# Bottling cider



## bonk1972 (14/7/17)

Can you bottle cidar early and not add priming sugar.. say at 1.010 or less to get a sweater cidar.. and will it still carb up enough... i have PET bottles


----------



## Bribie G (14/7/17)

If you bottle early the cider will not be sweeter, it will just keep on fermenting to dryness and produce CO2, which will carb up but could end up producing bottle bombs. 
With bottled cider the best way of serving a sweeter drink is just to add a dash of Bickfords cloudy apple or something into the glass. I'd guess that commercials make sweeter cider by pasteurising before they are attenuated, then artificially carb in bottle as with beer.


----------



## bonk1972 (14/7/17)

Ok that makes sence... thanks i will leave it until it's finished. .


----------



## warra48 (14/7/17)

Never heard of cidar, so I changed the topic title to Bottling Cider.


----------



## bonk1972 (14/7/17)

Ok thanks. . I guess


----------



## Airgead (15/7/17)

Yep. Bottling before it's done = boom and cider (and possibly glass) everywhere.


----------



## philistine (23/2/18)

Reviving an Old thread, but ive only just discovered it.
You can bottle anything before it hits FG but of course you run the risk of bottle bombs. There’s probably a rule of thumb when it comes to how many points you can expect to drop in a bottle and not get dangerous but i dont know what it is.... i would expect no more than 10 points....
Given that cider will usually ferment out to zero if left to its own devices, id say you would have been pushing it.
Having said that, ive done it and it worked.
I dunno what the gravity was, but i didnt want to take any chances and i wanted a sweet fizzy cider.
When the ferment was at the level i wanted, i capped it (it was a small batch in a swing top 5l demojohn)
And waited 12 hours, then put it in the fridge.
2 days later i had carbed, sweet cider and it was ******* amazing.
Im not suggesting you do it this way- but there it is.

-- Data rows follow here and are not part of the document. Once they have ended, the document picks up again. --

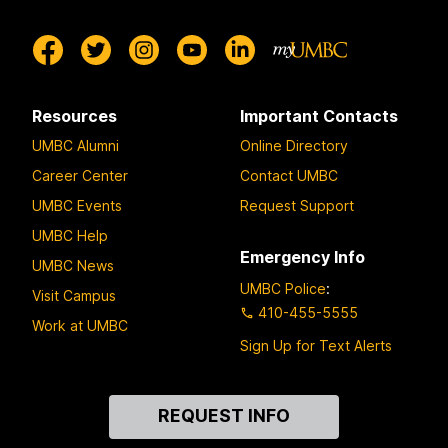
Resources
Important Contacts
UMBC Alumni
Online Directory
Career Center
Contact UMBC
UMBC Events
Request Support
UMBC Help
Emergency Info
UMBC News
UMBC Police
:
Visit Campus
410-455-5555
Work at UMBC
Sign Up for Text Alerts
Contact
REQUEST INFO
Us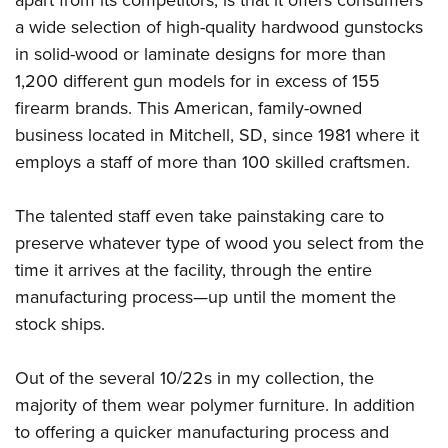
a wide selection of high-quality hardwood gunstocks
in solid-wood or laminate designs for more than
1,200 different gun models for in excess of 155
firearm brands. This American, family-owned
business located in Mitchell, SD, since 1981 where it
employs a staff of more than 100 skilled craftsmen.
The talented staff even take painstaking care to
preserve whatever type of wood you select from the
time it arrives at the facility, through the entire
manufacturing process—up until the moment the
stock ships.
Out of the several 10/22s in my collection, the
majority of them wear polymer furniture. In addition
to offering a quicker manufacturing process and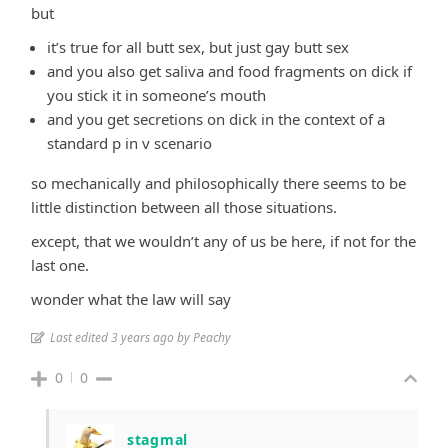
but
it’s true for all butt sex, but just gay butt sex
and you also get saliva and food fragments on dick if
you stick it in someone’s mouth
and you get secretions on dick in the context of a
standard p in v scenario
so mechanically and philosophically there seems to be
little distinction between all those situations.
except, that we wouldn’t any of us be here, if not for the
last one.
wonder what the law will say
Last edited 3 years ago by Peachy
0
0
stagmal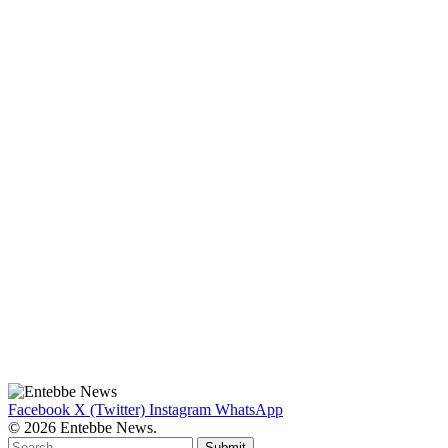
Facebook
X (Twitter)
Instagram
WhatsApp
© 2026 Entebbe News.
Submit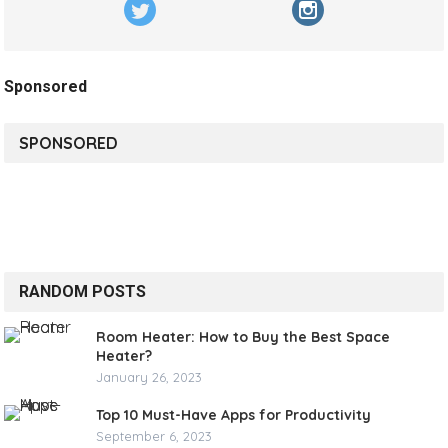
Sponsored
SPONSORED
RANDOM POSTS
Room Heater: How to Buy the Best Space
Heater?
January 26, 2023
Top 10 Must-Have Apps for Productivity
September 6, 2023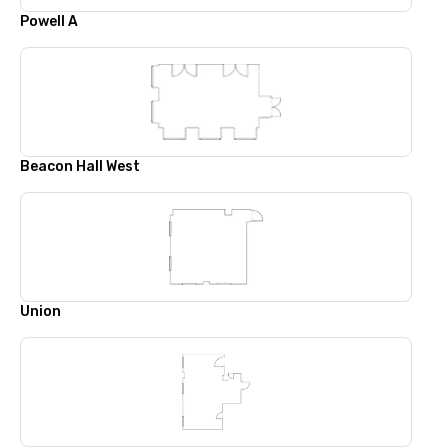
Powell A
Beacon Hall West
Union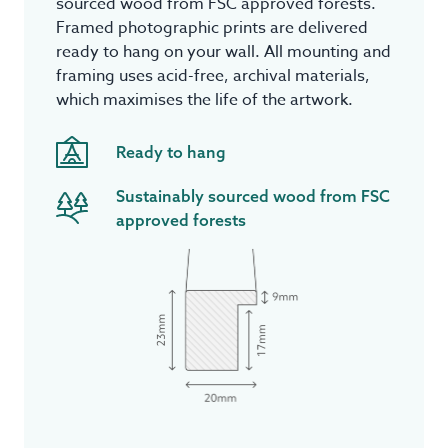
sourced wood from FSC approved forests.
Framed photographic prints are delivered
ready to hang on your wall. All mounting and
framing uses acid-free, archival materials,
which maximises the life of the artwork.
Ready to hang
Sustainably sourced wood from FSC
approved forests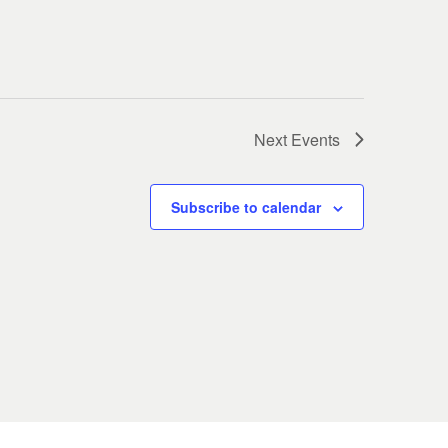
Next
Events
Subscribe to calendar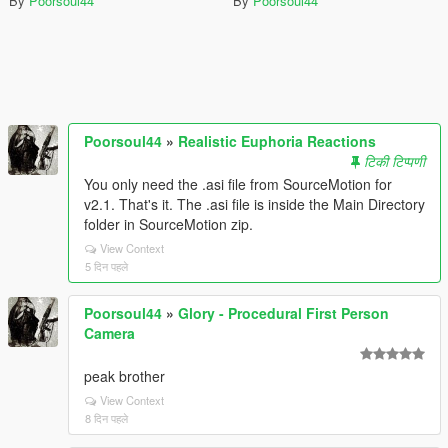
By
Poorsoul44
By
Poorsoul44
Poorsoul44
»
Realistic Euphoria Reactions
टिकी टिप्पणी
You only need the .asi file from SourceMotion for
v2.1. That's it. The .asi file is inside the Main Directory
folder in SourceMotion zip.
View Context
5 दिन पहले
Poorsoul44
»
Glory - Procedural First Person
Camera
peak brother
View Context
8 दिन पहले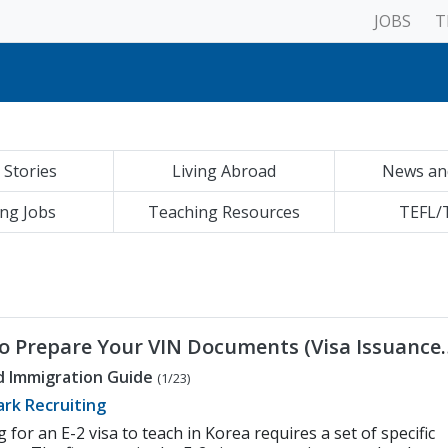
JOBS
T
ment to Diversity, Equity and Inclusion
Your Job is Registered with the Ministry of Education (MOE)
g Furniture in Korea for Native English Teachers
cher Interviews in Korea
Transfer | Korea Visa Guide
Teaching Job in Korea
 Stories
Living Abroad
News an
ements to Teach English | Korea Visa Guide
Teacher Community in Korea
ax Settlement in Korea for Native English Teachers
ng Jobs
Teaching Resources
TEFL/
hing Contracts in Korea
ional Resume to Teach in Korea
ment to Diversity, Equity and Inclusion
Your Job is Registered with the Ministry of Education (MOE)
o Prepare Your VIN Documents (Visa Issuance
er)
d Immigration Guide
(1/23)
rk Recruiting
 for an E-2 visa to teach in Korea requires a set of specific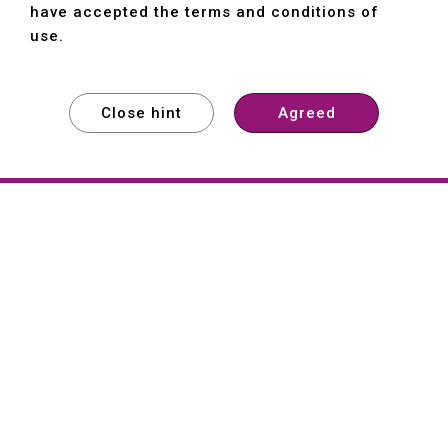
have accepted the terms and conditions of
use.
Close hint
Agreed
EXPLORE
EXPLORE
EXPLORE
About
Hartford
Founded in 1965, Hartford (She Hong
Industrial Co., Ltd.) is a Taiwan-based
machine tool manufacturer with over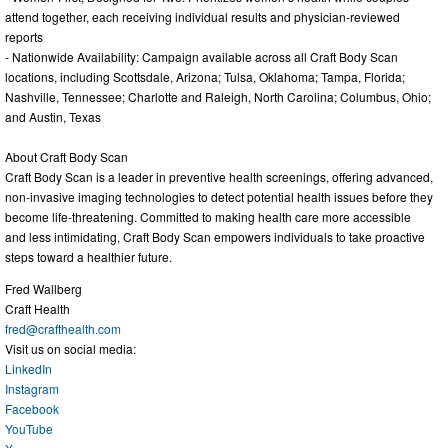
attend together, each receiving individual results and physician-reviewed
reports
- Nationwide Availability: Campaign available across all Craft Body Scan
locations, including Scottsdale, Arizona; Tulsa, Oklahoma; Tampa, Florida;
Nashville, Tennessee; Charlotte and Raleigh, North Carolina; Columbus, Ohio;
and Austin, Texas
About Craft Body Scan
Craft Body Scan is a leader in preventive health screenings, offering advanced,
non-invasive imaging technologies to detect potential health issues before they
become life-threatening. Committed to making health care more accessible
and less intimidating, Craft Body Scan empowers individuals to take proactive
steps toward a healthier future.
Fred Wallberg
Craft Health
fred@crafthealth.com
Visit us on social media:
LinkedIn
Instagram
Facebook
YouTube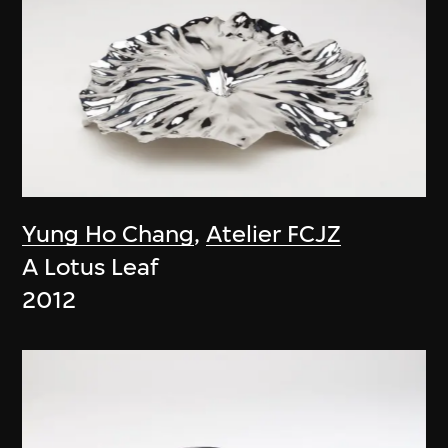
Yung Ho Chang
,
Atelier FCJZ
A Lotus Leaf
2012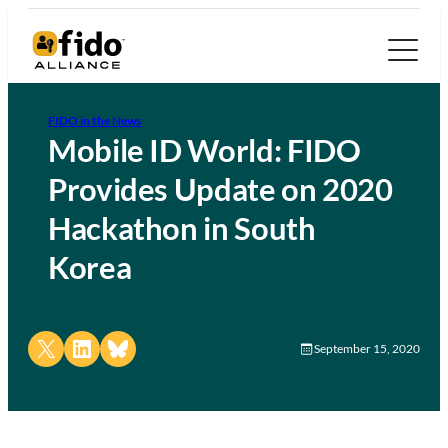
FIDO in the News
Mobile ID World: FIDO
Provides Update on 2020
Hackathon in South
Korea
Share on X
Share on LinkedIn
Share on Bluesky
September 15, 2020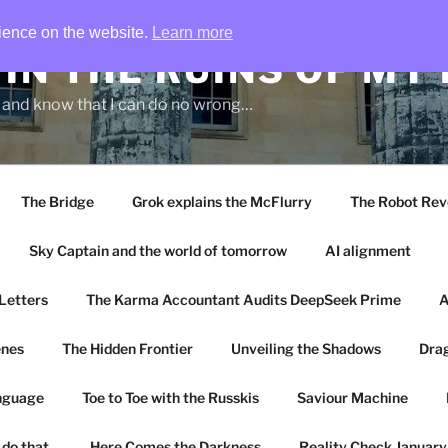
rience on the website.
Learn more
IN THE RUINS OF MY
g and know that I can do no wrong…
The Bridge
Grok explains the McFlurry
The Robot Rev
Sky Captain and the world of tomorrow
AI alignment
Letters
The Karma Accountant Audits DeepSeek Prime
A
enes
The Hidden Frontier
Unveiling the Shadows
Drag
anguage
Toe to Toe with the Russkis
Saviour Machine
 do that.
Here Comes the Darkness
Reality Check Januar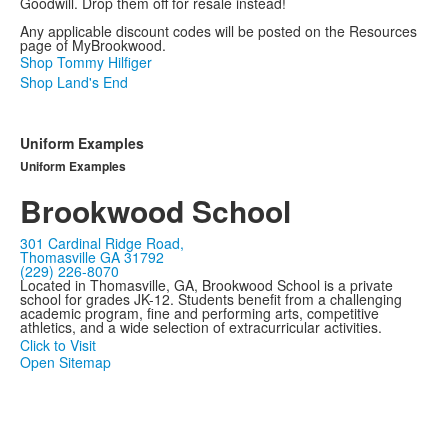
Goodwill. Drop them off for resale instead!
Any applicable discount codes will be posted on the Resources
page of MyBrookwood.
Shop Tommy Hilfiger
Shop Land's End
Uniform Examples
Uniform Examples
Brookwood School
301 Cardinal Ridge Road,
Thomasville GA 31792
(229) 226-8070
Located in Thomasville, GA, Brookwood School is a private
school for grades JK-12. Students benefit from a challenging
academic program, fine and performing arts, competitive
athletics, and a wide selection of extracurricular activities.
Click to Visit
Open Sitemap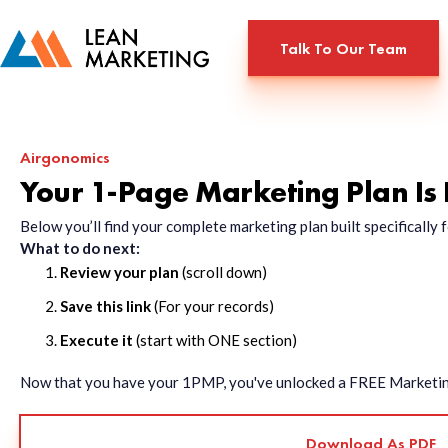
Talk To Our Team
Airgonomics
Your 1-Page Marketing Plan Is
Below you’ll find your complete marketing plan built specificall
What to do next:
Review your plan
(scroll down)
Save this link
(For your records)
Execute it
(start with ONE section)
Now that you have your 1PMP, you've unlocked a FREE Marketing 
Download As PDF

There are other ways to safely make fizzy sweet cider at a homebrew level and one which ive yet to try is called keeving. (Google it)
Basically you starve the yeast of nutes so that it finishes at a higher gravity that will remain stable.
Another (which i really dont like) option is to back sweeten with lactose or some other kind of non-fermentable at bottling along with your priming sugar.


----------